==== Data
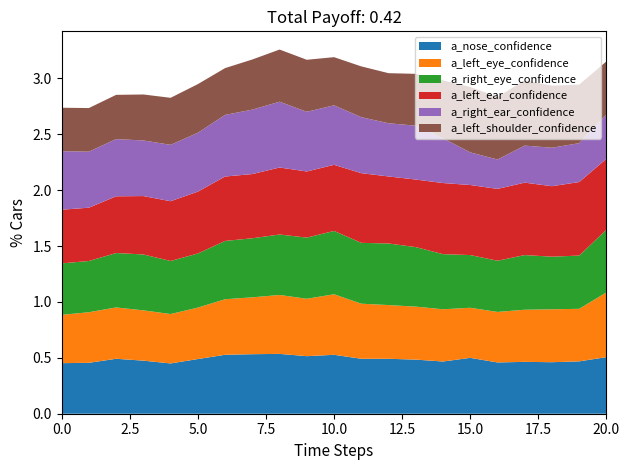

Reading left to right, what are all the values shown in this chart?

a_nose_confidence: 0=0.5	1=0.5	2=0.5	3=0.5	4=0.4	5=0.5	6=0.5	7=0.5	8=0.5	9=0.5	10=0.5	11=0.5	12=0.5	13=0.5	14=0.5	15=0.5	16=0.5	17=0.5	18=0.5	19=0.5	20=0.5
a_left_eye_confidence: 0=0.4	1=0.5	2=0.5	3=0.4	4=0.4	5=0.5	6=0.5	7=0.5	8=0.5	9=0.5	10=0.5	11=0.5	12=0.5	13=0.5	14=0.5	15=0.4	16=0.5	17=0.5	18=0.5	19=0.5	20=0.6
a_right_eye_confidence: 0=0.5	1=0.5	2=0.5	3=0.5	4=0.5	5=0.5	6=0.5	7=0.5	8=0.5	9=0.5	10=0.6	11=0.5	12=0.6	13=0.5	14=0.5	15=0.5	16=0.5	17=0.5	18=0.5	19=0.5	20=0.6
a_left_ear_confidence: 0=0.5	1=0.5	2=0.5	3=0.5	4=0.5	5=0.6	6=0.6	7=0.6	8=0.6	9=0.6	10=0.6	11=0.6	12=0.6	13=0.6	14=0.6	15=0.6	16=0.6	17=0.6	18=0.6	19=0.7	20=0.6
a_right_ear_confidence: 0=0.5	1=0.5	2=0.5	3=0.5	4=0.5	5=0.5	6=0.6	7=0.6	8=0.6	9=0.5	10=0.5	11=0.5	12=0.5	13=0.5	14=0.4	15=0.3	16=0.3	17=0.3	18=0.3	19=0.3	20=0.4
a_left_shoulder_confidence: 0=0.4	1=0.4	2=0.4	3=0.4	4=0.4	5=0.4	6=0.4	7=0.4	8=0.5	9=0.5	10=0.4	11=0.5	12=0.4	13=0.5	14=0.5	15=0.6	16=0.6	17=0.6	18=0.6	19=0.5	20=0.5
========
■ **Exercise**
Rewrite all the records above with "chart" switched to "graph" and everything else left as it is. Leave the pictures out.

■ **Task solution**
Reading left to right, what are all the values shown in this graph?

a_nose_confidence: 0=0.5	1=0.5	2=0.5	3=0.5	4=0.4	5=0.5	6=0.5	7=0.5	8=0.5	9=0.5	10=0.5	11=0.5	12=0.5	13=0.5	14=0.5	15=0.5	16=0.5	17=0.5	18=0.5	19=0.5	20=0.5
a_left_eye_confidence: 0=0.4	1=0.5	2=0.5	3=0.4	4=0.4	5=0.5	6=0.5	7=0.5	8=0.5	9=0.5	10=0.5	11=0.5	12=0.5	13=0.5	14=0.5	15=0.4	16=0.5	17=0.5	18=0.5	19=0.5	20=0.6
a_right_eye_confidence: 0=0.5	1=0.5	2=0.5	3=0.5	4=0.5	5=0.5	6=0.5	7=0.5	8=0.5	9=0.5	10=0.6	11=0.5	12=0.6	13=0.5	14=0.5	15=0.5	16=0.5	17=0.5	18=0.5	19=0.5	20=0.6
a_left_ear_confidence: 0=0.5	1=0.5	2=0.5	3=0.5	4=0.5	5=0.6	6=0.6	7=0.6	8=0.6	9=0.6	10=0.6	11=0.6	12=0.6	13=0.6	14=0.6	15=0.6	16=0.6	17=0.6	18=0.6	19=0.7	20=0.6
a_right_ear_confidence: 0=0.5	1=0.5	2=0.5	3=0.5	4=0.5	5=0.5	6=0.6	7=0.6	8=0.6	9=0.5	10=0.5	11=0.5	12=0.5	13=0.5	14=0.4	15=0.3	16=0.3	17=0.3	18=0.3	19=0.3	20=0.4
a_left_shoulder_confidence: 0=0.4	1=0.4	2=0.4	3=0.4	4=0.4	5=0.4	6=0.4	7=0.4	8=0.5	9=0.5	10=0.4	11=0.5	12=0.4	13=0.5	14=0.5	15=0.6	16=0.6	17=0.6	18=0.6	19=0.5	20=0.5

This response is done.